▸ Passage for review
=== Begin Enclosure ===

The new findings help to explain the genetic factors behind these trends.

“We’ve been hoping for this for a long time,” Constantino says. “Because as we saw these behavioral manifestations of mate selection, it was just a matter of time of getting big enough, well-characterized samples to show that what we were observing behaviorally has the expected molecular, genetic foundation.”

The preprint examined data on traits and genetic variants in more than 38,000 pairs of spouses from several datasets, including a population-based cohort called the UK Biobank and two autism cohorts from North America: the Simons Simplex Collection and SPARK. (The latter two are funded by the Simons Foundation, Spectrum’s parent organization.) The work also collected data from a cohort of families that carry deletions in the 16p12.1 chromosomal region.

People with psychiatric traits are more likely than would be expected by chance to choose a partner with similar traits, the study found across all four cohorts, replicating previous results. Within these pairs, spouses have similar amounts of rare, single-nucleotide genetic variants.

Next, the study determined the genetic relatedness of parents in the two autism cohorts by calculating kinship coefficients. The more genetically similar the parents are, the more likely their autistic children are to have long “runs of homozygosity,” in which the alleles inherited from each parent match, the researchers found. These runs have been associated with an increased likelihood of several neurodevelopmental conditions in other studies. This result indicates that assortative mating could up the likelihood of autism and other conditions in children.

Many of the variants that are most strongly linked to autism are de novo, meaning they occur spontaneously in the child and are not inherited. But these variants cannot explain why autism tends to run in families.

Instead, some parents may pass on a type of mutation called a copy number variant, in which large portions of a chromosome are deleted or duplicated. The inherited copy number variant may not cause autism on its own, but it can make a child more vulnerable to the influence of additional genetic variants — either mutations inherited from the other parent or de novo variants. This combination of variants is what can lead to autism.

“It’s a combination of things coming together, and that combination is contributing to the phenotype, the severity that you see in the child,” says Santhosh Girirajan, professor of genomics at Pennsylvania State University in University Park and lead investigator of the preprint.

This multi-hit phenomenon has been seen previously in another study on 16p12.1 deletion: Having the deletion alone increases the likelihood of autism, schizophrenia and developmental delay, but having the deletion plus a second variant leads to a more severe phenotype. “What determines what makes you go to one of these trajectories is what are the hits you have in addition to the deletion,” Girirajan says.

In the new work, Girirajan and his colleagues found that carriers of the deletion and their non-carrier partners have similar frequencies of psychiatric conditions, indicating nonrandom mating. For example, 20 percent of the carrier partners have schizophrenia traits and 36 percent have depression symptoms, whereas 12 percent of the non-carrier partners have schizophrenia traits and 28 percent have depression symptoms. The spouses also have similar rare-variant burdens.

When people with similar phenotypes and variant burdens have children together, the genetic differences become more extreme over generations, “where affected individuals will have more affected children, and unaffected or mildly affected individuals will have more mildly affected children,” the study authors wrote in their preprint, which was posted on medRxiv in May and has not yet been peer reviewed.

The databases the study relied on are primarily made up of people of European ancestry, which is a limitation, says Renato Polimanti, associate professor of psychiatry at Yale University, who was not involved in the study. Socioeconomic factors also were not taken into consideration and could play a role in the presence or absence of psychiatric traits as well as mate selection, he says.

Next, Girirajan and his team want to dig deeper into how and why similar genetic variants can lead to different phenotypes, as well as the molecular changes driving each trajectory.

=== End Enclosure ===

▸ Entries provided
=== Begin Enclosure ===

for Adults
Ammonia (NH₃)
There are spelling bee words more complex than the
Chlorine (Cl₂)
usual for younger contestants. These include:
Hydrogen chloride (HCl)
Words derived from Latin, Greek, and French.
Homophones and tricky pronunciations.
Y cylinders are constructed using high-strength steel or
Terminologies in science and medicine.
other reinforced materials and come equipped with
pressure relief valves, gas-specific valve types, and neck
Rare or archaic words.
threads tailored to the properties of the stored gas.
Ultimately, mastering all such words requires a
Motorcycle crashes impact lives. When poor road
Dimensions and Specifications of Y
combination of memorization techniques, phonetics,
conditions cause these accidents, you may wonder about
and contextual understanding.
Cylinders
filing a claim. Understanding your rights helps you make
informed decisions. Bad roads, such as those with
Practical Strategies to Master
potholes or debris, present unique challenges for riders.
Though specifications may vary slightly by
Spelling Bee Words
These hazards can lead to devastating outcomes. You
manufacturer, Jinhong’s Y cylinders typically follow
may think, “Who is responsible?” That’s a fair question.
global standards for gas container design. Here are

=== End Enclosure ===
=== Begin Enclosure ===

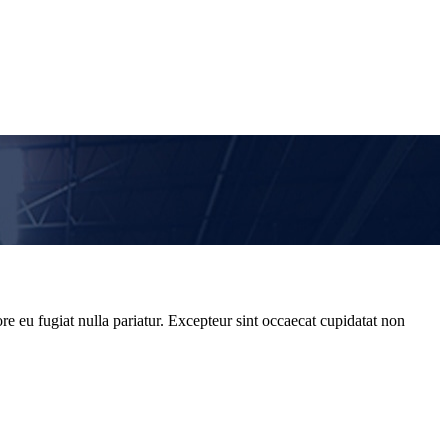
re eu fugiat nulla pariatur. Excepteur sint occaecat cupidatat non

=== End Enclosure ===

▸ Prompt 1
Reproduce the passage on spouses' genetic similarity word for word, from "When people with" up to and including "selection, he says.".
▸ Prompt 2
In the passage on spouses' genetic similarity, what percentage of the non-carrier partners of 16p12.1 deletion carriers have depression symptoms?
Use only the passage on spouses' genetic similarity and autism, not the lines shown with it.

▸ Solution 1
When people with similar phenotypes and variant burdens have children together, the genetic differences become more extreme over generations, “where affected individuals will have more affected children, and unaffected or mildly affected individuals will have more mildly affected children,” the study authors wrote in their preprint, which was posted on medRxiv in May and has not yet been peer reviewed.

The databases the study relied on are primarily made up of people of European ancestry, which is a limitation, says Renato Polimanti, associate professor of psychiatry at Yale University, who was not involved in the study. Socioeconomic factors also were not taken into consideration and could play a role in the presence or absence of psychiatric traits as well as mate selection, he says.

▸ Solution 2
28 percent